1. Can exercising too much make PMS worse?
Yes. Overtraining raises cortisol and inflammation, both of which can worsen PMS symptoms like fatigue, mood swings, and bloating.
2. Should I work out during my period?
Yes, but keep it gentle. Light movement improves blood flow and reduces cramps. Think yoga, walking, or stretching rather than heavy lifting.
3. How can I tell if my PMS symptoms are hormonal or from overtraining?
If your symptoms persist beyond your period or worsen with more exercise, overtraining might be a factor. True PMS tends to improve once bleeding starts.
Final thoughts
For years, I wore overtraining like a badge of honour. I thought “no days off” made me stronger. But all it really did was keep me stuck in a cycle of exhaustion and frustration. Once I began training with my hormones instead of against them, I finally felt what real balance was like.
Now, I train smarter, recover better, and no longer fear the days before my period.

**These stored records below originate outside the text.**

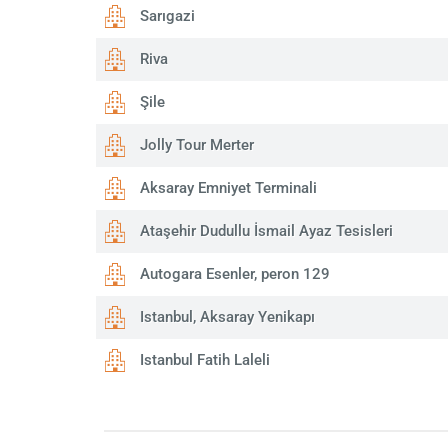
Sarıgazi
Riva
Şile
Jolly Tour Merter
Aksaray Emniyet Terminali
Ataşehir Dudullu İsmail Ayaz Tesisleri
Autogara Esenler, peron 129
Istanbul, Aksaray Yenikapı
Istanbul Fatih Laleli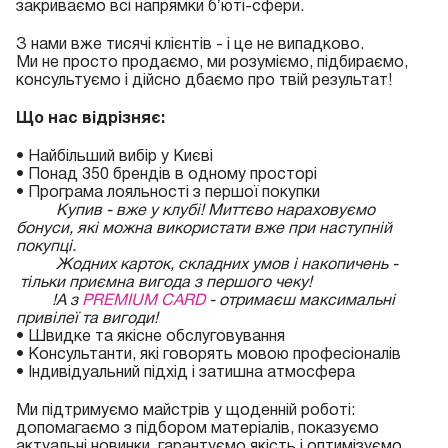
закриваємо всі напрямки бʼюті-сфери.
З нами вже тисячі клієнтів - і це не випадково.
Ми не просто продаємо, ми розуміємо, підбираємо,
консультуємо і дійсно дбаємо про твій результат!
Що нас відрізняє:
• Найбільший вибір у Києві
• Понад 350 брендів в одному просторі
• Програма лояльності з першої покупки
Купив - вже у клубі! Миттєво нараховуємо
бонуси, які можна використати вже при наступній
покупці.
Жодних карток, складних умов і накопичень -
тільки приємна вигода з першого чеку!
!А з
PREMIUM CARD
- отримаєш максимальні
привілеї та вигоди!
• Швидке та якісне обслуговування
• Консультанти, які говорять мовою професіоналів
• Індивідуальний підхід і затишна атмосфера
Ми підтримуємо майстрів у щоденній роботі:
допомагаємо з підбором матеріалів, показуємо
актуальні новинки, гарантуємо якість і оптимізуємо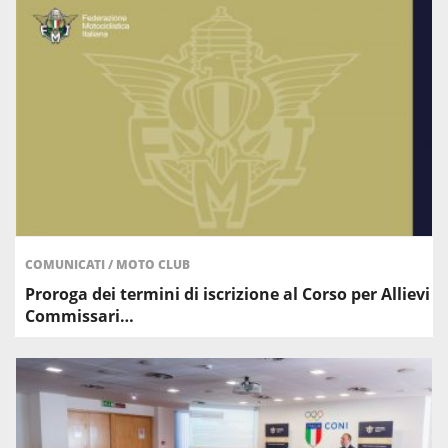
COMUNICATI
/
MOTO CLUB
Proroga dei termini di iscrizione al Corso per Allievi
Commissari…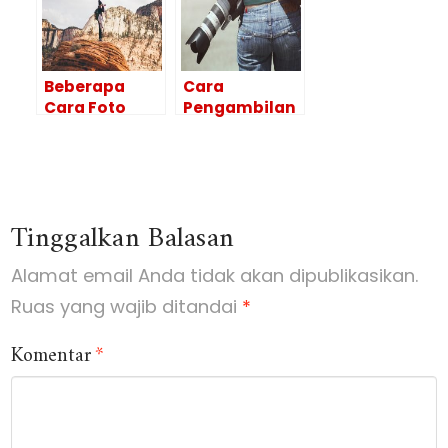
Pemula
Beberapa
Cara
Cara Foto
Pengambilan
Yang Baik
Foto yang
Berikut ini
Bagus, Simak
Perlu Anda
Beberapa Tips
Pelajari
Menarik Ini
Tinggalkan Balasan
Alamat email Anda tidak akan dipublikasikan.
Ruas yang wajib ditandai
*
Komentar
*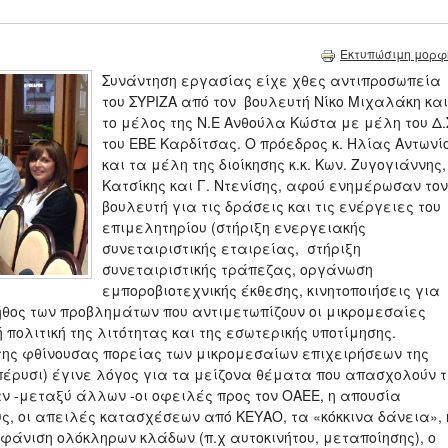
Εκτυπώσιμη μορφ
Συνάντηση εργασίας είχε χθες αντιπροσωπεία
του ΣΥΡΙΖΑ από τον βουλευτή Νίκο Μιχαλάκη και
το μέλος της Ν.Ε Ανθούλα Κώστα με μέλη του Δ.
του ΕΒΕ Καρδίτσας. Ο πρόεδρος κ. Ηλίας Αντωνί
και τα μέλη της διοίκησης κ.κ. Κων. Ζυγογιάννης,
Κατσίκης και Γ. Ντενίσης, αφού ενημέρωσαν τον
βουλευτή για τις δράσεις και τις ενέργειες του
επιμελητηρίου (στήριξη ενεργειακής
συνεταιριστικής εταιρείας, στήριξη
συνεταιριστικής τράπεζας, οργάνωση
εμποροβιοτεχνικής έκθεσης, κινητοποιήσεις για
ήθος των προβλημάτων που αντιμετωπίζουν οι μικρομεσαίες
 πολιτική της λιτότητας και της εσωτερικής υποτίμησης.
ης φθίνουσας πορείας των μικρομεσαίων επιχειρήσεων της
 πέρυσι) έγινε λόγος για τα μείζονα θέματα που απασχολούν τ
 -μεταξύ άλλων -οι οφειλές προς τον ΟΑΕΕ, η απουσία
ς, οι απειλές κατασχέσεων από ΚΕΥΑΟ, τα «κόκκινα δάνεια», 
φάνιση ολόκληρων κλάδων (π.χ αυτοκινήτου, μεταποίησης), ο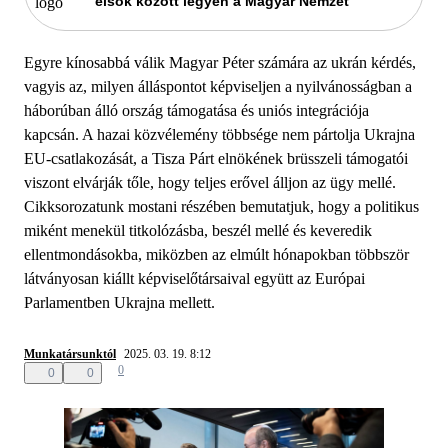
elsők között legyen a Magyar Nemzet
Egyre kínosabbá válik Magyar Péter számára az ukrán kérdés,
vagyis az, milyen álláspontot képviseljen a nyilvánosságban a
háborúban álló ország támogatása és uniós integrációja
kapcsán. A hazai közvélemény többsége nem pártolja Ukrajna
EU-csatlakozását, a Tisza Párt elnökének brüsszeli támogatói
viszont elvárják tőle, hogy teljes erővel álljon az ügy mellé.
Cikksorozatunk mostani részében bemutatjuk, hogy a politikus
miként menekül titkolózásba, beszél mellé és keveredik
ellentmondásokba, miközben az elmúlt hónapokban többször
látványosan kiállt képviselőtársaival együtt az Európai
Parlamentben Ukrajna mellett.
Munkatársunktól
2025. 03. 19. 8:12
0
0
0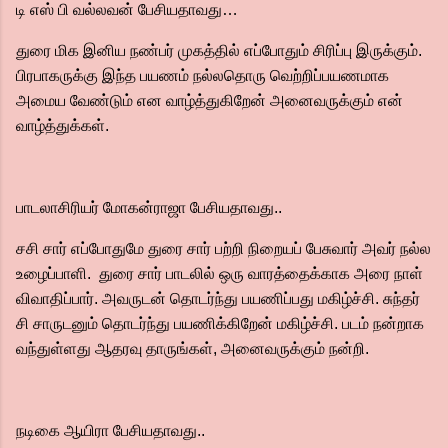
டி எஸ் பி வல்லவன் பேசியதாவது…
துரை மிக இனிய நண்பர் முகத்தில் எப்போதும் சிரிப்பு இருக்கும்.
பிரபாகருக்கு இந்த பயணம் நல்லதொரு வெற்றிப்பயணமாக
அமைய வேண்டும் என வாழ்த்துகிறேன் அனைவருக்கும் என்
வாழ்த்துக்கள்.
பாடலாசிரியர் மோகன்ராஜா பேசியதாவது..
சசி சார் எப்போதுமே துரை சார் பற்றி நிறையப் பேசுவார் அவர் நல்ல
உழைப்பாளி. துரை சார் பாடலில் ஒரு வாரத்தைக்காக அரை நாள்
விவாதிப்பார். அவருடன் தொடர்ந்து பயணிப்பது மகிழ்ச்சி. சுந்தர்
சி சாருடனும் தொடர்ந்து பயணிக்கிறேன் மகிழ்ச்சி. படம் நன்றாக
வந்துள்ளது ஆதரவு தாருங்கள், அனைவருக்கும் நன்றி.
நடிகை ஆயிரா பேசியதாவது..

The truth is, exercise shouldn’t make PMS worse, it should help you feel more in tune with your body.
When you listen, adjust, and move with awareness, everything changes. You stop forcing progress and start flowing with it. Your hormones aren’t holding you back, they’re guiding you forward.
That’s the real secret: not more effort, but more understanding. When you align your workouts with your body’s rhythm, you don’t just feel better you thrive.